The Street signal that matters most this week came from Morgan Stanley, which on June 10 moved HESM to Underweight — keeping its $38 price target unchanged while stepping down from Equal-Weight. That follows the same analyst cutting the target from $42 to $38 back in May. The direction of travel is unmistakably bearish from one of the market's bellwether voices. Goldman Sachs had already shifted to Sell in April with a $32 target — well below the current $38.58 print — though that target looks aggressive relative to where the stock has held. The broader consensus is cautious: five analysts carry Hold ratings, two have Sell, and no bulls are on record. The mean target cluster in the high $30s offers essentially no upside from current levels, consistent with a Street view that the stock is fairly to slightly richly priced.
What makes the Morgan Stanley timing awkward is that short sellers appear to be drawing the opposite conclusion. Short interest dropped sharply — 14.5% in a single session on June 9, and 16.5% on the week — bringing the short position down to 5.5% of the free float from roughly 6.5%. That's a meaningful unwind over a short period. Covering, not adding, is the current short-side posture. Borrow conditions reinforce the view that there's no urgency among bears: cost to borrow is running just under 0.43%, a low reading that eased further over the week. Availability remains very comfortable at around 611% of short interest — lenders have far more shares to place than are currently borrowed. The ORTEX short score has also fallen from just above 50 to 46 over the past week, reflecting the reduced short pressure.

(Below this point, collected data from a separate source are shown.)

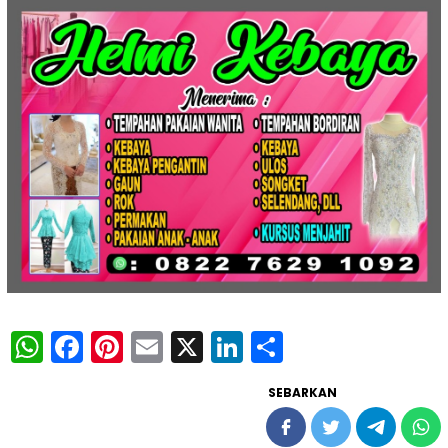
WhatsApp
Facebook
Pinterest
Email
X
LinkedIn
Share
SEBARKAN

Options positioning leans constructive rather than cautious. The put/call ratio is 0.31, modestly below its 20-day average of 0.33, sitting closer to the 52-week low of 0.18 than the high of 0.79. That's a market leaning into calls, not hedging with puts — a gentle but consistent tilt toward upside participation. Taken together, the positioning picture is notably at odds with the analyst tone: shorts are retreating and options traders are relaxed even as the Street turns more negative.
On valuation, HESM trades at roughly 13.3x trailing earnings and 6.8x EV/EBITDA. The EV/EBITDA multiple has drifted lower over the past 30 days, a modest compression in line with the subdued throughput backdrop flagged in the May earnings note — Q1 distributable cash flow came in at $87 million, down 8% year-on-year. The dividend score ranks at the top of the universe (100th percentile), which is the stock's clearest fundamental anchor; the EV/EBIT factor also ranks in the 74th percentile, suggesting the enterprise valuation is not stretched on that metric. Momentum and forward earnings estimates are the weakest pillars — the 12-month forward EPS growth rank is just 15th percentile, and earnings momentum over 90 days is similarly subdued.

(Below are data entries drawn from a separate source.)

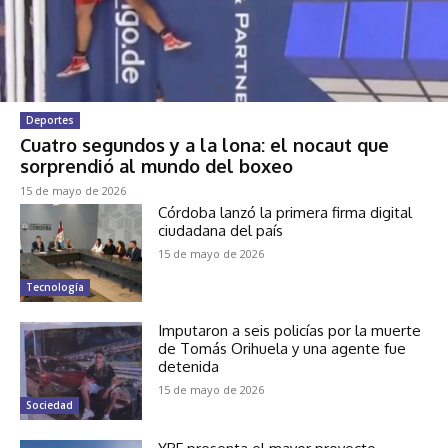
Deportes
Cuatro segundos y a la lona: el nocaut que
sorprendió al mundo del boxeo
15 de mayo de 2026
Córdoba lanzó la primera firma digital
ciudadana del país
15 de mayo de 2026
Tecnología
Imputaron a seis policías por la muerte
de Tomás Orihuela y una agente fue
detenida
15 de mayo de 2026
Sociedad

Institutional ownership is broadly stable. ALPS Advisors holds roughly 24% of shares, a dominant position typical for an MLP-focused ETF complex. Harvest Fund Advisors added over four million shares in Q1, becoming the second-largest holder. BNY Mellon's ETF arm added nearly 900,000 shares into June 1. The ownership base is largely passive and income-oriented — not a crowd likely to rotate quickly on a single analyst downgrade.
The next earnings print is scheduled for July 29. With the Morgan Stanley downgrade now on record at a target essentially at current prices, and short sellers actively cutting, the question heading into that report is whether production headwinds at parent Hess have stabilised enough to defend the distribution — or whether cash flow trends give the bears fresh material to work with.